[WHAT IS EXPECTED]:
Return the listing in full. Keep each line exactly as it is.

MATERIAL PROVIDED START

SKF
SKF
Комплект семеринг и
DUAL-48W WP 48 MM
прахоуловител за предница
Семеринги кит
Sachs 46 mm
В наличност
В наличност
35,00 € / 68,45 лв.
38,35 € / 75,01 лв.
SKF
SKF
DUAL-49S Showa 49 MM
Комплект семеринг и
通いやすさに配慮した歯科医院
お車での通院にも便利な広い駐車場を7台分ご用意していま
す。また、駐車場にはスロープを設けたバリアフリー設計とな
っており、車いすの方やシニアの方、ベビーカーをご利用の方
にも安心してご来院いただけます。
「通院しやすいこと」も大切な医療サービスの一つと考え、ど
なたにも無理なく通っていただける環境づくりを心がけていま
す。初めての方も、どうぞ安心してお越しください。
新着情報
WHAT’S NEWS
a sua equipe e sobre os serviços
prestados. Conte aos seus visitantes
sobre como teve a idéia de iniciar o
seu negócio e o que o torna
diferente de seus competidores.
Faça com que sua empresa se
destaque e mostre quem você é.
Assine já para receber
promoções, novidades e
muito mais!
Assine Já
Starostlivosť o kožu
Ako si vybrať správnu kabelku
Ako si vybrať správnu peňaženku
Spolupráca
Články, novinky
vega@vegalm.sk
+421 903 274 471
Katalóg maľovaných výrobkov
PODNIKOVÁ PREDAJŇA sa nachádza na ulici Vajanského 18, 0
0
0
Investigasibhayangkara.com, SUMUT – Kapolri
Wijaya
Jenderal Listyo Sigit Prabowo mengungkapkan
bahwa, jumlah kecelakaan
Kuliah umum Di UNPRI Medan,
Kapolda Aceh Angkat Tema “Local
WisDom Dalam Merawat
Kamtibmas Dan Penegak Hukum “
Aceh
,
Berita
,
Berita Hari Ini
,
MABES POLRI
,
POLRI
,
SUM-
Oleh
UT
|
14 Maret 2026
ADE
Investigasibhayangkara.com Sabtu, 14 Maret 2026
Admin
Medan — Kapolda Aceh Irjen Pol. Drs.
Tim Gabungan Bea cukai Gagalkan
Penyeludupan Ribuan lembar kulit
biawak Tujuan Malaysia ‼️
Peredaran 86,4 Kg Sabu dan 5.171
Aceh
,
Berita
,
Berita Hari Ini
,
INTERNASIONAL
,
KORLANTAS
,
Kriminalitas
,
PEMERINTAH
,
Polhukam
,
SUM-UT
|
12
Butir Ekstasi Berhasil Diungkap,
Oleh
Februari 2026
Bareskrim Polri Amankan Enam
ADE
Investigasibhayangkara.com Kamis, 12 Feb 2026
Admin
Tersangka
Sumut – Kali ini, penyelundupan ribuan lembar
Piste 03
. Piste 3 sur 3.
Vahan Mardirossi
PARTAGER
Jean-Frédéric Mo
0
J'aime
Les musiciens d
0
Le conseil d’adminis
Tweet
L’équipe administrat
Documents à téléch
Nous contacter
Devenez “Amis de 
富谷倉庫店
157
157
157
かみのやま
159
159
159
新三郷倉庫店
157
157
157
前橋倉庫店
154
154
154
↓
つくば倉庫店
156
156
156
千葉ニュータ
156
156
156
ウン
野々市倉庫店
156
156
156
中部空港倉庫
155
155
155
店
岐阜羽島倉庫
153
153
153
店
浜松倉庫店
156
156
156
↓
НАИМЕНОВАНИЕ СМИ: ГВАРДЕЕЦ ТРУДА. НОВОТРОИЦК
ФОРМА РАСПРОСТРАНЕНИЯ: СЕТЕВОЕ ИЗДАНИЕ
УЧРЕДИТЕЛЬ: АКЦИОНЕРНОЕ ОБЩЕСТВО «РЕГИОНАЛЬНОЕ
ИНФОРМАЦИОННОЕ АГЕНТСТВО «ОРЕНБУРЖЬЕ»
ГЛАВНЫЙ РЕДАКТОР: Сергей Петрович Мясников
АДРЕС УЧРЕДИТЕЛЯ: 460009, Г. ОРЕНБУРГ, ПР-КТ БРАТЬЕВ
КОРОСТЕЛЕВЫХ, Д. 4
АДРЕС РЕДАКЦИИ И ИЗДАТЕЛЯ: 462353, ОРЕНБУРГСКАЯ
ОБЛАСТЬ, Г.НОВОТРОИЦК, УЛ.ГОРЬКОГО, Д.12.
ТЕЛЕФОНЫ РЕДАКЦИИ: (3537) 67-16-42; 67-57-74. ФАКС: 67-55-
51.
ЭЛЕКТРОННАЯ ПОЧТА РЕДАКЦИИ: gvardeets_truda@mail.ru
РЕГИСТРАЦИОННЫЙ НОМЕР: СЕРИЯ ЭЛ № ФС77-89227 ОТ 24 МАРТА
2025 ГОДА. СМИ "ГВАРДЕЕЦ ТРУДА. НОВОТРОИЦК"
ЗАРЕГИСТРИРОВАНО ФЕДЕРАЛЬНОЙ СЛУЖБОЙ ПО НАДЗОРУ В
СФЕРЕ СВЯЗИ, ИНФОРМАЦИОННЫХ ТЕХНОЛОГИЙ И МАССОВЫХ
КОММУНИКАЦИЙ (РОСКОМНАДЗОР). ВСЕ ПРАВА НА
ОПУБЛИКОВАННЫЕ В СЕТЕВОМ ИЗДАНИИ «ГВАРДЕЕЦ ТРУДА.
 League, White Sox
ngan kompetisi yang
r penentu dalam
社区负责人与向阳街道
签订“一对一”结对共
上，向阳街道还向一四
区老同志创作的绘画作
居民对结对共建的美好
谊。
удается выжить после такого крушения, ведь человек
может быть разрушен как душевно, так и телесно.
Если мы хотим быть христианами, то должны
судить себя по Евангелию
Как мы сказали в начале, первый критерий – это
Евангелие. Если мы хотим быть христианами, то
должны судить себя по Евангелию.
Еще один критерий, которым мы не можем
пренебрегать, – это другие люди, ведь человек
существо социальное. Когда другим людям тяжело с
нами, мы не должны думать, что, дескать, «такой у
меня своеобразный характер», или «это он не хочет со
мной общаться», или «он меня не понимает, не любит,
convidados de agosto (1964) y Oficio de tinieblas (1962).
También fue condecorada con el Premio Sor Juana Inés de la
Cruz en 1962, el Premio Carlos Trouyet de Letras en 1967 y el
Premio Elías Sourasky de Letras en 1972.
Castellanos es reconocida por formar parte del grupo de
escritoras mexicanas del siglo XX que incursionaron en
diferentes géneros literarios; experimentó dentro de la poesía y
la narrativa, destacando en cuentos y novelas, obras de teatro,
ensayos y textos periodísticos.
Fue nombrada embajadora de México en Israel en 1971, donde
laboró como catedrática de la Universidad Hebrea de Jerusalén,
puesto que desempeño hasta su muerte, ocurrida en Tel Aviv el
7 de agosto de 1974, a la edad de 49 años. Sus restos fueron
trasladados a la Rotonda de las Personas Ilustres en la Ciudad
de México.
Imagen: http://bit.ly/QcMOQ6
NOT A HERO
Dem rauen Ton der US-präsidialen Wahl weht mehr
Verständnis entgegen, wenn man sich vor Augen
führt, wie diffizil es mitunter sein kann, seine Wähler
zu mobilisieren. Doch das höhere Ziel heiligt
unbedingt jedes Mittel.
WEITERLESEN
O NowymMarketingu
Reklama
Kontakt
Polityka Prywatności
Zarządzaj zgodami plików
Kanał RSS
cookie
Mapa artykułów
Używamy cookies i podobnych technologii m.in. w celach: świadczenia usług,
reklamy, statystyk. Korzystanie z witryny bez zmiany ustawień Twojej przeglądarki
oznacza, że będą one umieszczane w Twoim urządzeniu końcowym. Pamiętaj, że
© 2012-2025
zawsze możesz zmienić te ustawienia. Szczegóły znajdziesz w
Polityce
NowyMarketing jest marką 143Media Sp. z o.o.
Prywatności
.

MATERIAL PROVIDED END

[SOLUTION]:
SKF
SKF
Комплект семеринг и
DUAL-48W WP 48 MM
прахоуловител за предница
Семеринги кит
Sachs 46 mm
В наличност
В наличност
35,00 € / 68,45 лв.
38,35 € / 75,01 лв.
SKF
SKF
DUAL-49S Showa 49 MM
Комплект семеринг и
通いやすさに配慮した歯科医院
お車での通院にも便利な広い駐車場を7台分ご用意していま
す。また、駐車場にはスロープを設けたバリアフリー設計とな
っており、車いすの方やシニアの方、ベビーカーをご利用の方
にも安心してご来院いただけます。
「通院しやすいこと」も大切な医療サービスの一つと考え、ど
なたにも無理なく通っていただける環境づくりを心がけていま
す。初めての方も、どうぞ安心してお越しください。
新着情報
WHAT’S NEWS
a sua equipe e sobre os serviços
prestados. Conte aos seus visitantes
sobre como teve a idéia de iniciar o
seu negócio e o que o torna
diferente de seus competidores.
Faça com que sua empresa se
destaque e mostre quem você é.
Assine já para receber
promoções, novidades e
muito mais!
Assine Já
Starostlivosť o kožu
Ako si vybrať správnu kabelku
Ako si vybrať správnu peňaženku
Spolupráca
Články, novinky
vega@vegalm.sk
+421 903 274 471
Katalóg maľovaných výrobkov
PODNIKOVÁ PREDAJŇA sa nachádza na ulici Vajanského 18, 0
0
0
Investigasibhayangkara.com, SUMUT – Kapolri
Wijaya
Jenderal Listyo Sigit Prabowo mengungkapkan
bahwa, jumlah kecelakaan
Kuliah umum Di UNPRI Medan,
Kapolda Aceh Angkat Tema “Local
WisDom Dalam Merawat
Kamtibmas Dan Penegak Hukum “
Aceh
,
Berita
,
Berita Hari Ini
,
MABES POLRI
,
POLRI
,
SUM-
Oleh
UT
|
14 Maret 2026
ADE
Investigasibhayangkara.com Sabtu, 14 Maret 2026
Admin
Medan — Kapolda Aceh Irjen Pol. Drs.
Tim Gabungan Bea cukai Gagalkan
Penyeludupan Ribuan lembar kulit
biawak Tujuan Malaysia ‼️
Peredaran 86,4 Kg Sabu dan 5.171
Aceh
,
Berita
,
Berita Hari Ini
,
INTERNASIONAL
,
KORLANTAS
,
Kriminalitas
,
PEMERINTAH
,
Polhukam
,
SUM-UT
|
12
Butir Ekstasi Berhasil Diungkap,
Oleh
Februari 2026
Bareskrim Polri Amankan Enam
ADE
Investigasibhayangkara.com Kamis, 12 Feb 2026
Admin
Tersangka
Sumut – Kali ini, penyelundupan ribuan lembar
Piste 03
. Piste 3 sur 3.
Vahan Mardirossi
PARTAGER
Jean-Frédéric Mo
0
J'aime
Les musiciens d
0
Le conseil d’adminis
Tweet
L’équipe administrat
Documents à téléch
Nous contacter
Devenez “Amis de 
富谷倉庫店
157
157
157
かみのやま
159
159
159
新三郷倉庫店
157
157
157
前橋倉庫店
154
154
154
↓
つくば倉庫店
156
156
156
千葉ニュータ
156
156
156
ウン
野々市倉庫店
156
156
156
中部空港倉庫
155
155
155
店
岐阜羽島倉庫
153
153
153
店
浜松倉庫店
156
156
156
↓
НАИМЕНОВАНИЕ СМИ: ГВАРДЕЕЦ ТРУДА. НОВОТРОИЦК
ФОРМА РАСПРОСТРАНЕНИЯ: СЕТЕВОЕ ИЗДАНИЕ
УЧРЕДИТЕЛЬ: АКЦИОНЕРНОЕ ОБЩЕСТВО «РЕГИОНАЛЬНОЕ
ИНФОРМАЦИОННОЕ АГЕНТСТВО «ОРЕНБУРЖЬЕ»
ГЛАВНЫЙ РЕДАКТОР: Сергей Петрович Мясников
АДРЕС УЧРЕДИТЕЛЯ: 460009, Г. ОРЕНБУРГ, ПР-КТ БРАТЬЕВ
КОРОСТЕЛЕВЫХ, Д. 4
АДРЕС РЕДАКЦИИ И ИЗДАТЕЛЯ: 462353, ОРЕНБУРГСКАЯ
ОБЛАСТЬ, Г.НОВОТРОИЦК, УЛ.ГОРЬКОГО, Д.12.
ТЕЛЕФОНЫ РЕДАКЦИИ: (3537) 67-16-42; 67-57-74. ФАКС: 67-55-
51.
ЭЛЕКТРОННАЯ ПОЧТА РЕДАКЦИИ: gvardeets_truda@mail.ru
РЕГИСТРАЦИОННЫЙ НОМЕР: СЕРИЯ ЭЛ № ФС77-89227 ОТ 24 МАРТА
2025 ГОДА. СМИ "ГВАРДЕЕЦ ТРУДА. НОВОТРОИЦК"
ЗАРЕГИСТРИРОВАНО ФЕДЕРАЛЬНОЙ СЛУЖБОЙ ПО НАДЗОРУ В
СФЕРЕ СВЯЗИ, ИНФОРМАЦИОННЫХ ТЕХНОЛОГИЙ И МАССОВЫХ
КОММУНИКАЦИЙ (РОСКОМНАДЗОР). ВСЕ ПРАВА НА
ОПУБЛИКОВАННЫЕ В СЕТЕВОМ ИЗДАНИИ «ГВАРДЕЕЦ ТРУДА.
 League, White Sox
ngan kompetisi yang
r penentu dalam
社区负责人与向阳街道
签订“一对一”结对共
上，向阳街道还向一四
区老同志创作的绘画作
居民对结对共建的美好
谊。
удается выжить после такого крушения, ведь человек
может быть разрушен как душевно, так и телесно.
Если мы хотим быть христианами, то должны
судить себя по Евангелию
Как мы сказали в начале, первый критерий – это
Евангелие. Если мы хотим быть христианами, то
должны судить себя по Евангелию.
Еще один критерий, которым мы не можем
пренебрегать, – это другие люди, ведь человек
существо социальное. Когда другим людям тяжело с
нами, мы не должны думать, что, дескать, «такой у
меня своеобразный характер», или «это он не хочет со
мной общаться», или «он меня не понимает, не любит,
convidados de agosto (1964) y Oficio de tinieblas (1962).
También fue condecorada con el Premio Sor Juana Inés de la
Cruz en 1962, el Premio Carlos Trouyet de Letras en 1967 y el
Premio Elías Sourasky de Letras en 1972.
Castellanos es reconocida por formar parte del grupo de
escritoras mexicanas del siglo XX que incursionaron en
diferentes géneros literarios; experimentó dentro de la poesía y
la narrativa, destacando en cuentos y novelas, obras de teatro,
ensayos y textos periodísticos.
Fue nombrada embajadora de México en Israel en 1971, donde
laboró como catedrática de la Universidad Hebrea de Jerusalén,
puesto que desempeño hasta su muerte, ocurrida en Tel Aviv el
7 de agosto de 1974, a la edad de 49 años. Sus restos fueron
trasladados a la Rotonda de las Personas Ilustres en la Ciudad
de México.
Imagen: http://bit.ly/QcMOQ6
NOT A HERO
Dem rauen Ton der US-präsidialen Wahl weht mehr
Verständnis entgegen, wenn man sich vor Augen
führt, wie diffizil es mitunter sein kann, seine Wähler
zu mobilisieren. Doch das höhere Ziel heiligt
unbedingt jedes Mittel.
WEITERLESEN
O NowymMarketingu
Reklama
Kontakt
Polityka Prywatności
Zarządzaj zgodami plików
Kanał RSS
cookie
Mapa artykułów
Używamy cookies i podobnych technologii m.in. w celach: świadczenia usług,
reklamy, statystyk. Korzystanie z witryny bez zmiany ustawień Twojej przeglądarki
oznacza, że będą one umieszczane w Twoim urządzeniu końcowym. Pamiętaj, że
© 2012-2025
zawsze możesz zmienić te ustawienia. Szczegóły znajdziesz w
Polityce
NowyMarketing jest marką 143Media Sp. z o.o.
Prywatności
.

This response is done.